In order to move each section upwardly and thus cock it in preparation for a drop, a cocking bar 68 extends beneath the chest-lumbar section 20 and a similar cocking bar 70 extends beneath the pelvic section 26. Each of the cocking bars 68 and 70 has a tab 71 near the center, which tab 71 engages the mounting board 22 or 28 of the chest section 20 or pelvic section 26, respectively. Handles 72 and 74 are provided at the outer ends of the cocking bars 68 and 70 so that the health professional can lift the handle to raise the tab 71 on the cocking bar and thus raise the section in preparation for a drop. When the pelvic section 26, for example, is raised by lifting on cocking handle 74, the T-bracket 36 will move upwardly until the ball 44 is positioned in the lower one of the indentations 42. Then, when the health professional is ready to conduct the procedure utilizing the drop, the health presses downwardly on that part of the patient's body being supported on the section that is to be dropped. When sufficient force is applied by the health professional, the pelvic section, for example, will drop thus releasing the ball 44 from the lower one of the indentations 42 and placing it into the upper one of the indentations 42. With the drop mechanism of the invention, a more consistent force can be applied to any portion of a section to produce the required drop in the section. Moreover, by making the chest-lumbar section a single section and hinging it to the pelvic section, only two drop mechanisms are necessary rather than three as in prior art structures. This unique arrangement simplifies and thus lowers the overall cost of the table, and with the unique drop mechanism of the invention, the health professional can apply a more consistent force to any part of a section where the drop is to be produced. With prior art arrangements, the force would vary depending upon where the health professional applied the force to the section or the patient lying on the section. The invention thus provides for consistency in practicing various procedures.

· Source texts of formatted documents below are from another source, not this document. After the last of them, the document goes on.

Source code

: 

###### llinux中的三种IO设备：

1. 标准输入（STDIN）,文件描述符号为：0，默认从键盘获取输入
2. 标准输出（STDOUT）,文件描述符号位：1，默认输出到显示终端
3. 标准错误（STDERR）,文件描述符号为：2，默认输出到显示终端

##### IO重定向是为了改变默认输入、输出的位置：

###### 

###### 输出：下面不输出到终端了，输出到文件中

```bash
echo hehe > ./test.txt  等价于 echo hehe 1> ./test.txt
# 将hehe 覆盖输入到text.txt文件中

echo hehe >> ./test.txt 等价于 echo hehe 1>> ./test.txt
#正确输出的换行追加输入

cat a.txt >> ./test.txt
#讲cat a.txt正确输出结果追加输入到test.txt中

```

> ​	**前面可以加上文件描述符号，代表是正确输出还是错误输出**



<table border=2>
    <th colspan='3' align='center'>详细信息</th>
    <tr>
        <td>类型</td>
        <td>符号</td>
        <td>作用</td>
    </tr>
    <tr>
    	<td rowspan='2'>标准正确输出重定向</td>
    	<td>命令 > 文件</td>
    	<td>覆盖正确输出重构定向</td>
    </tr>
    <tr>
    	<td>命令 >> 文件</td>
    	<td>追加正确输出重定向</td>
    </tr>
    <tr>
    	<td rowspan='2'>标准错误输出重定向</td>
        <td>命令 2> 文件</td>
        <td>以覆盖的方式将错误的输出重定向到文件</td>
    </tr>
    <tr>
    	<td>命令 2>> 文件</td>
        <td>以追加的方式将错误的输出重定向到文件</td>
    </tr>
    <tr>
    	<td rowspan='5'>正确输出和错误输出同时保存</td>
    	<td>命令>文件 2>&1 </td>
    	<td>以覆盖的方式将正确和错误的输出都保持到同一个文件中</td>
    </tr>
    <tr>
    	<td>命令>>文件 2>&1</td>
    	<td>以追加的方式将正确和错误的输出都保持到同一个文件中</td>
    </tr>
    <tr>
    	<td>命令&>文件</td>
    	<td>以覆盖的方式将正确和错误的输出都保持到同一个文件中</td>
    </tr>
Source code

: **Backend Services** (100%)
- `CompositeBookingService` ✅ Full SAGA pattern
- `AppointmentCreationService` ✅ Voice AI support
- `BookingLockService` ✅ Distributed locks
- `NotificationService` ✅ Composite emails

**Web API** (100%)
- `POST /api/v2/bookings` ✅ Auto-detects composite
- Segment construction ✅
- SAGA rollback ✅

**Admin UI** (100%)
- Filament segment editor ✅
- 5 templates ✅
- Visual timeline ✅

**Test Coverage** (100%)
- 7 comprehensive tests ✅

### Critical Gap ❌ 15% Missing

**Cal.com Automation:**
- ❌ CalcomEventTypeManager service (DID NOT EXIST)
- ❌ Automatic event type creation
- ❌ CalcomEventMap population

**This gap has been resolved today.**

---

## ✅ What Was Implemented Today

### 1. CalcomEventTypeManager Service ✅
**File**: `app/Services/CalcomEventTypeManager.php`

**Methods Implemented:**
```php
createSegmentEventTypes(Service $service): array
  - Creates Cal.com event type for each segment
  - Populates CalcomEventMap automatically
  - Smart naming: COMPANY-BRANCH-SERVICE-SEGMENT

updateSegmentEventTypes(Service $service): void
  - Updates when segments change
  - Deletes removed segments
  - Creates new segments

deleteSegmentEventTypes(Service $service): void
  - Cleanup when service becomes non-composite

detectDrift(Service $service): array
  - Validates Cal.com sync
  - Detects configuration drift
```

Having thus described the invention in connection with the preferred embodiments thereof, it will be evident to those skilled in the art that various revisions can be made to the preferred embodiments described herein without departing from the spirit and scope of the invention. It is my intention, however, that all such revisions and modifications that are evident to those skilled in the art will be included within the scope of the following claims.